Goldman note : « ....que le droit de vote est juste une diablerie, qui a juste contribué à enchaîner le peuple, et à lui fermer les yeux pour qu’il ne voit pas à quel point il était fait pour se soumettre » (1) ;Goldman suggère aux suffragettes de considérer la situation des pays dont les femmes ont déjà obtenu le droit de vote et de déterminer si cela a changé quelque chose dans la domination des femmes et des enfants de ces pays ; Les suffragettes sont tombées dans un piège illusoire, un de ceux dont elles n’ont même pas conscience. Mais les suffragettes revendiquent leur capacité à «  purifier » de telle malhonnêteté dans les affaires politiques.

Du point de vue de Goldman, la purification des polices était impossible. La perspective anarchiste maintient que le gouvernement est par nature corrompu, répressif et immoral. Goldman pensait que « supposer... que « (la femme) arriverait à purifier quelque chose qui n’est pas susceptible de l’être revient à la créditer de superpouvoirs »(1). Prétendre avoir de tels pouvoirs ajoute encore à l’auto oppression pratiquée sans le savoir par les féministes issues de la classe moyenne. Si l’on en croit Goldman, c’est seulement en insistant sur l’égalité avec les hommes que le mouvement féministe commencera à changer le système. En revendiquant une différence naturelle des sexes, mettant les femmes au même rang que des anges par leur aptitude à purifier ce qui est par nature impurifiable, les féministes fournissent à leurs opposants une raison de faire perdurer la stratification des sexes. Goldman note « la véritable solution (pour les femmes) est d’être reconnues sur terre en tant qu’être humain comme les autres, et donc sujettes à toutes les folies et erreurs humaines ; » (1). Si les femmes ne peuvent purifier la politique (ce qui est impossible), elles peuvent être sujettes à l’erreur, et ainsi juste ajouter aux innombrables erreurs déjà présentes en politique. Goldman semble penser que la demande de droits égaux aux hommes serait un argument plus logique et raisonnable en faveur du vote.

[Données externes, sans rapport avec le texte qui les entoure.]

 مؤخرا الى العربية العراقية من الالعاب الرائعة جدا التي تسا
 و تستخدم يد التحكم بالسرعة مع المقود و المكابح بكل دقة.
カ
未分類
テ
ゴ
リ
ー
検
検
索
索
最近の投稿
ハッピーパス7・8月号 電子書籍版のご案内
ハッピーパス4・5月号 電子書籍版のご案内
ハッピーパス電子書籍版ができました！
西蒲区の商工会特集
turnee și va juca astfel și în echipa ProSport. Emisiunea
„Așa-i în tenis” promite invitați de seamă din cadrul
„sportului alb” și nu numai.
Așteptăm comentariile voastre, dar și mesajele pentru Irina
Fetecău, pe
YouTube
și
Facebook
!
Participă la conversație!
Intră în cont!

L’argument puritain mis en avant par les suffragettes féministes isolait encore plus Goldman. Elle pensait fermement que les femmes et les hommes étaient égaux par nature. Elle trouvait que la revendication des féministes de la classe moyenne, portant sur la supériorité morale des femmes, était basé sur l’arrogance et le snobisme. Elle méprisait l’ utilisation par les féministes de cet argument puritain pour condamner leurs soeurs ouvrières. Ainsi que Goldman l’écrivait dans son essai « The trafic in women » (le trafic de femmes), le mouvement féministe supportait souvent des lois qui allaient directement à l’encontre des femmes ouvrières. Un exemple fut la prohibition, qui aida le commerce à générer plus de profits encore que lorsque la vente était légale. De la même façon, les lois anti-prostitution, ardemment défendues par les féministes « moralement correctes », encourageaient la corruption policière en permettant aux prostituées d’échanger leur liberté contre des faveurs sexuelles. Goldman écrivait : « on peut dès à présent voir les revenus du département de police dérivant de l’argent du sang des victimes qu’ils ne protègent même plus. » En conséquence les lois défendues par les féministes pour purifier la société aggravèrent simplement les comportements immoraux.

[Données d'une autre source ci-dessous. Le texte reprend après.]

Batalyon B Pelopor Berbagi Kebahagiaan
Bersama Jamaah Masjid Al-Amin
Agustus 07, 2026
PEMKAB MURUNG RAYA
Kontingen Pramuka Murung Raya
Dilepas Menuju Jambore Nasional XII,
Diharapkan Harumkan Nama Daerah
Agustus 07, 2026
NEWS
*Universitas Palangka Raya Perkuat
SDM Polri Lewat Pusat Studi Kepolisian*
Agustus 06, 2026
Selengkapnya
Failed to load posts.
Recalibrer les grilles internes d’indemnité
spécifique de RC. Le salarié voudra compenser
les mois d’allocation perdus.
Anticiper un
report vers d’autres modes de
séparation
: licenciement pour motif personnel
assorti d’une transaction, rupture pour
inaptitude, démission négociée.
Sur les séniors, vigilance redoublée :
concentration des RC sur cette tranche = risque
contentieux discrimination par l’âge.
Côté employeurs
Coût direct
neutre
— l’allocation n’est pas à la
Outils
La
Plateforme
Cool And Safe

Que cette étroitesse de vues soit le résultat de l’arrogance ou de l’ignorance, cela met en relief un défaut majeur du mouvement féministe bourgeois dans son incapacité à sympathiser avec les femmes de la classe ouvrière. Les écrits de Goldman exposent l’hypocrisie des femmes issues de la classe moyenne à adopter une attitude supérieure depuis le confort de leurs vies somptueuses, quand elles n’avaient jamais elle-même expérimentés les rigueurs de la pauvreté. Par leur élitisme, les femmes de la bourgeoisie n’ont pas réalisé que leur position était fort semblable à celles des prostituées. Dans le mariage, et particulièrement quand il est conclu pour des raisons économiques, la femme fournit son travail en échange du confort d’une vie de classe moyenne (1). En fait, une prostituée peut avoir plus d’avantages qu’une épouse, parce qu’elle peut conserver «  sa liberté et ses droits personnels » (1). Les classes moyennes refusent aussi le fait de reconnaître le fait que la prostitution permet à l’immoral de rester en dehors de la maison, fournissant un service qui permet de préserver la pureté du foyer de classe moyenne (1).

Goldman était perturbée par cette notion , portée par beaucoup de féministes, que les prostituées étaient plus des criminelles que des victimes de l’économie et de la société. Elle note que la majorité des prostituées sont des femmes de classe ouvrière amenées à cette profession par la nécessité d’augmenter leurs revenus. Ces femmes « furent conduites à la prostitution par les conditions de vie aux Etats unis, par la coutume américaine de dépenser excessivement en parures et vêtements, pour lesquels...on a besoin d’argent... »(1). Beaucoup de femmes se sont retrouvées dans cette profession suite à des stigmates sociaux qui leur ont fait perdre leur innocence. Goldman décrit la fille qui se retrouve hors la loi à cause d’expériences sexuelles hors mariage :
«  Le moindre des hommes, le moins dépravé et décrépit persiste à se considérer comme trop bien pour prendre pour épouse une femme dont il aurait pu avoir envie d’acheter les charmes, même si ainsi il la sauverait de la pire des horreurs. Même sa propre soeur ne peut l’aider. Dans sa stupidité, la deuxième se considère comme trop pure et trop chaste , et ne réalise pas que sa position propre est de beaucoup bien plus déplorable que celle de sa soeur des rues. » (1).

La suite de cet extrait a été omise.